Nisse komt net naar buiten met drie sandwich ijsjes als er een verhuisauto het weggetje in draait waar hun huis staat. Hij gooit een ijsje naar zijn broer, 1 naar zijn zus en gaat naast ze zitten. Hun voeten bungelen over de rand. ‘Het ziet er inderdaad naar uit dat we nieuwe buren krijgen. Ben benieuwd of er ook kinderen zijn.’

De verhuisauto rijdt helemaal naar het einde van de straat en stopt dan precies voor de deur van het huis van Jacobsson. Er stapt 1 grote kale man uit. ‘Hallo.’zegt hij, ‘mooi weer vandaag.’ Volwassenen kunnen nooit iets anders zeggen dan: mooi weer vandaag, wat een weer vandaag, het regent weer eens vandaag, gaat de zon nu ook schijnen vandaag? Rune knikt. ‘Ja, meneer. Mooi weer vandaag.’De man kijkt naar de kinderen en loopt dan naar de achterzijde van de auto om de deuren open te doen.

Rune, Julia en Nisse draaien hun lichaam zo ver als ze kunnen zonder van de veranda af te vallen. ‘Zie jij kinderspeelgoed?’ ‘Ik zie wel een kinderfiets.’ ‘Welke kleur?’ ‘Roze.’ ‘Bummer.’ Zegt Nisse. ‘En een groene! Ik zie ook een groene!’ ‘Mooi. Eindelijk ook een jongen in de straat.’ ‘He! Ik woon hier toch ook!’ Zegt Rune verontwaardigd. ‘Jij bent geen jongen, jij bent mijn broertje.’ Rune geeft zijn grote broer een por en wil snel van de veranda afspringen als er nog een auto de straat in rijdt. Ze houden hun adem in. Dat zullen ze zijn. Daar zitten ze in.

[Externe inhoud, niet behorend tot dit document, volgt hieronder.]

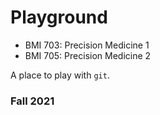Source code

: # Playground

- BMI 703: Precision Medicine 1
- BMI 705: Precision Medicine 2

A place to play with `git`.

### Fall 2021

Uit de auto stapt een man. Een donkere man. En aan de andere kant stapt een vrouw uit. Een donkere vrouw. ‘Het zijn buitenlanders, het zijn helemaal geen Zweden, we krijgen weer buitenlanders in de buurt, alle huizen worden verkocht aan buitenlanders, zodat we hier in de winter helemaal alleen zitten.’ ‘Nee hoor, zegt de vrouw, we zijn geen buitenlanders. We hebben alleen een kleurtje. Siem en Sarah, komen jullie kennis maken met de buurkinderen?’


Nisse heeft een kleur op zijn gezicht als hij op de buren afloopt. ‘Sorry, ik bedoelde er niets mee, maar in alle huizen in deze straat wonen alleen vakantiemensen.’  Op het moment dat de nieuwe buurvrouw hem een hand geeft, horen ze pappa schreeuwen. ‘De trap! Mens in hemelsnaam, houdt de trap vast!’Gevolgd door een oerkreet, een paar scheldwoorden en een schaterende lach van mamma. Mamma komt naar buiten gerend. ‘Jullie zouden nu eigenlijk jullie vader eens moeten zie…. O hallo, ik ben Anna’ Ze schudt de buurman de hand die verbijsterd naar mamma kijkt en dan naar zijn hand waar een klodder behangplaksel vanaf glijdt. En dan bent u de nieuwe buurvrouw, ik ben dus Anna. Ook de nieuwe buurvrouw ontkomt niet aan de schuddende hand van mamma. En ook bij de buurvrouw plakt een klodder behangsel aan haar hand. Net als Rune, Julia en Nisse denken dat de eerste kennismaking niet slechter kan, komt pappa scheldend naar buiten lopen. Over hem hangt een hele baan behang. De klonten lijm plakken op zijn gezicht en zijn bril hangt scheef over zijn oren. ‘Nou, en dit is dus onze vader.’ Rune wijst naar zijn vader en loopt met hangende schouders naar binnen.  ‘Je kunt nooit meer een eerste indruk maken.’